บทที่ 2 Doji
Technicians watch for price clues that can alert them to a shift in market psychology and trend. Reversal patterns are these technical clues.
Yet the term "reversal pattern" is somewhat of a misnomer. Hearing that term may lead you to think of an old trend ending abruptly and then reversing to a new trend. This rarely happens.Trend reversals usually occur slowly, in stages, as the underlying psychology shifts gears.
A trend reversal signal implies that the prior trend is likely to change, but not necessarily reverse. Recognizing the emergence of reversal patterns can be a valuable skill. There are many ways to trade in and out of positions with reversal indicators. An important principle is to place a new position only if that signal is in the direction of the major trend.
The Doji Pattern
A Doji is usually a relatively short candlestick with no real body, or very little real body. It indicates that the opening and closing prices for the period were at the exact same level or very close together. In terms of market psychology, a Doji indicates that there is indecision and uncertainty in the market with neither buyers nor sellers able, or willing, to move the price to significant levels, which would indicate a weakness in the current trend and a possible reversal.
Types of Doji
Depending on where the open/close line falls, a Doji can be described as a gravestone, long-legged, dragonfly, and four-price Doji as well.
Long-Legged Doji
The long-legged Doji is a candlestick that consists of long upper and lower shadows and has approximately the same opening and closing price. It shows there was a battle between the buyers and sellers but ultimately they ended up about even. And it is the very reason why it signals indecision about the future direction of market trend.
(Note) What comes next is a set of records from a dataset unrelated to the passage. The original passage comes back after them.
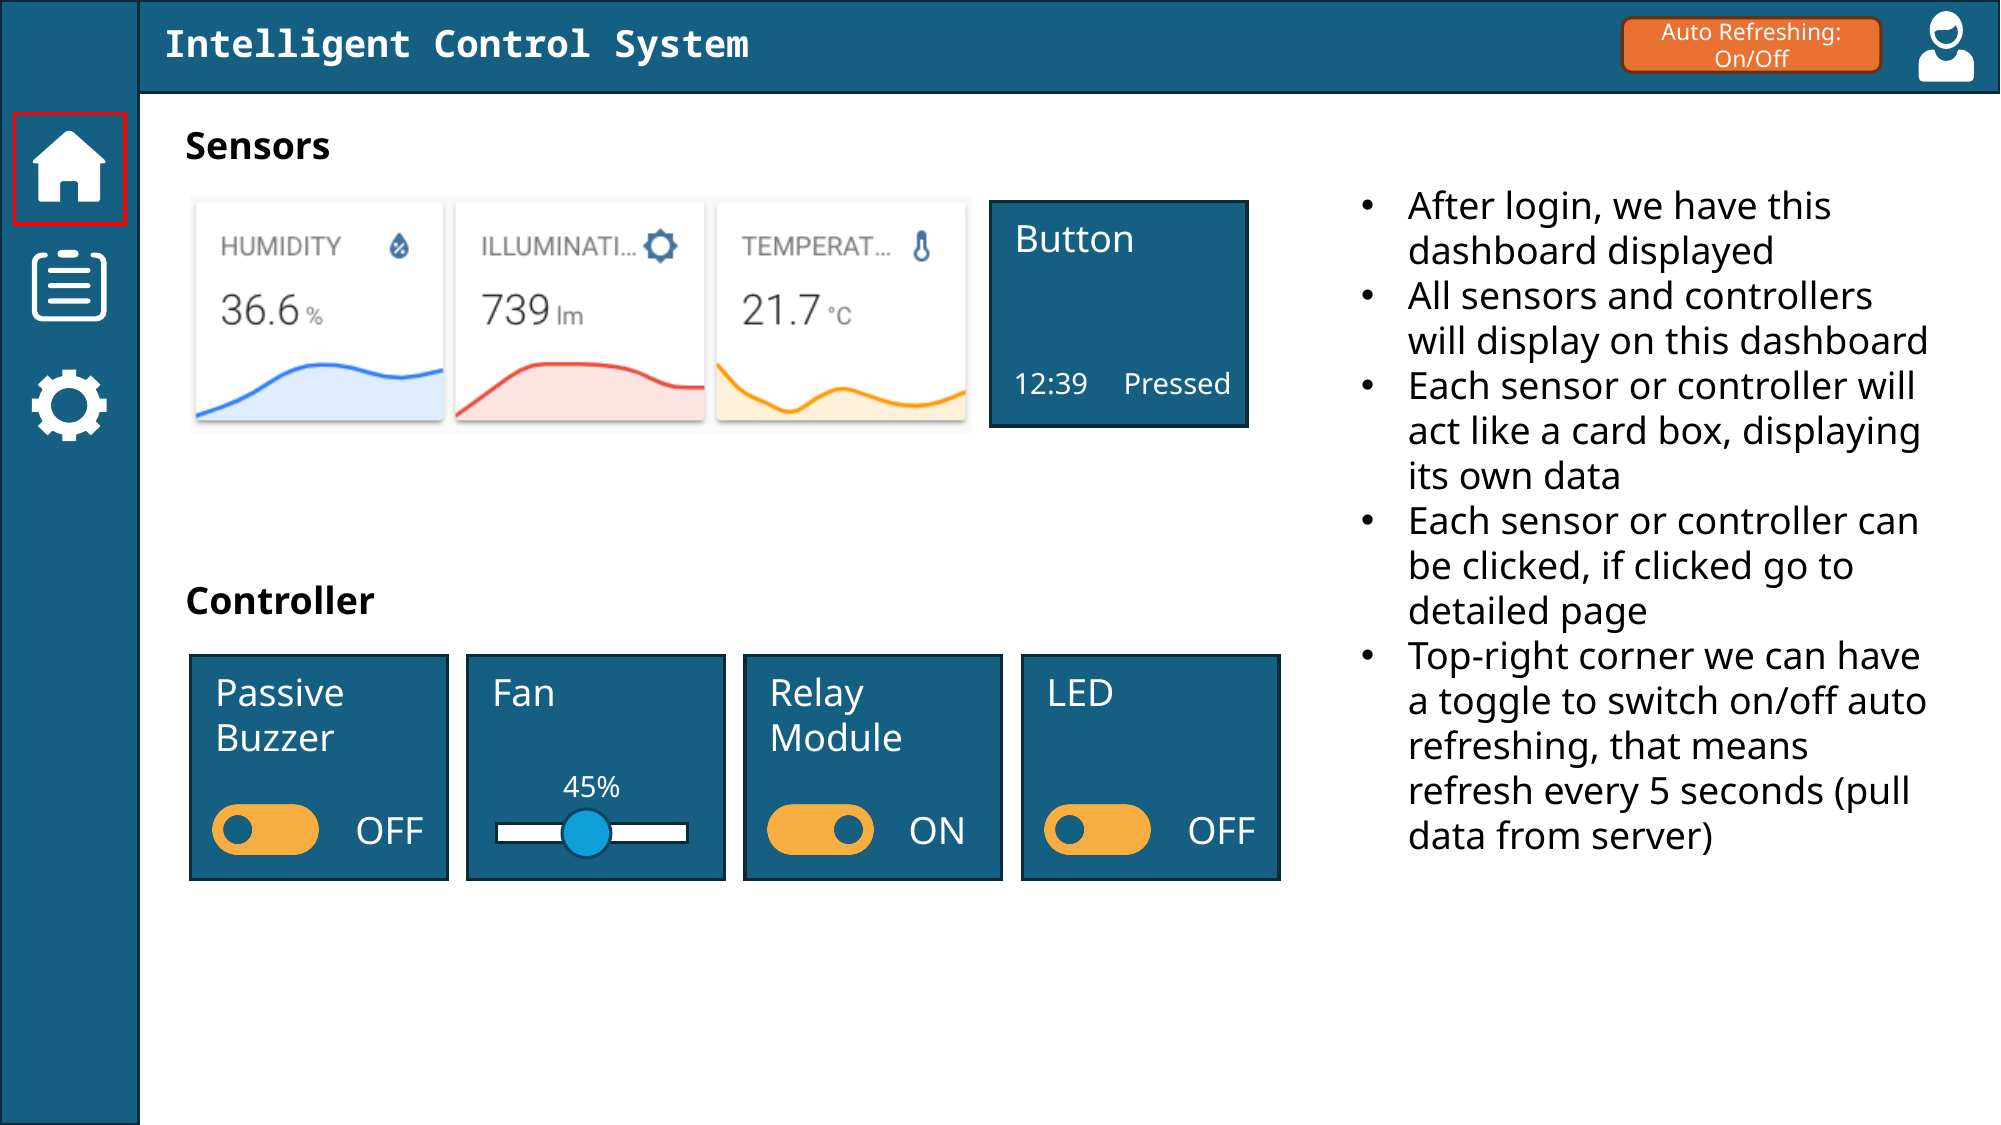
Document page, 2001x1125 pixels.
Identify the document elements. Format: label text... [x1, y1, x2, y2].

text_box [1021, 655, 1280, 884]
text_box [1917, 9, 1976, 84]
text_box [137, 0, 2000, 94]
text_box [55, 248, 81, 260]
text_box Auto Refreshing: On/Off [1620, 16, 1883, 74]
text_box [30, 250, 109, 324]
text_box Sensors [170, 114, 404, 174]
text_box After login, we have this dashboard displayed All sensors and controllers will display on this dashboard Each sensor or controller will act like a card box, displaying its own data Each sensor or controller can be clicked, if clicked go to detailed page Top-right corner we can have a toggle to switch on/off auto refreshing, that means refresh every 5 seconds (pull data from server) [1346, 174, 1948, 865]
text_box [467, 655, 726, 881]
text_box [0, 0, 140, 1125]
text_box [744, 655, 1003, 884]
text_box [30, 368, 109, 443]
text_box Intelligent Control System [149, 28, 1151, 73]
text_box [189, 655, 448, 884]
text_box Controller [170, 569, 404, 630]
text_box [989, 201, 1248, 427]
picture [190, 195, 973, 433]
text_box [13, 112, 127, 226]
Since the pattern is viewed as an indecision period, a trader could wait for the price to move above the high or low of the long-legged Doji. If the price moves above, enter a long position. If the price moves below the pattern, enter a short position. Additionally, if entering long as the price moves above the long-legged Doji or consolidation, place a stop loss below the pattern or consolidation. If entering short as the price moves below the long-legged Doji or consolidation, place a stop loss above the pattern or consolidation.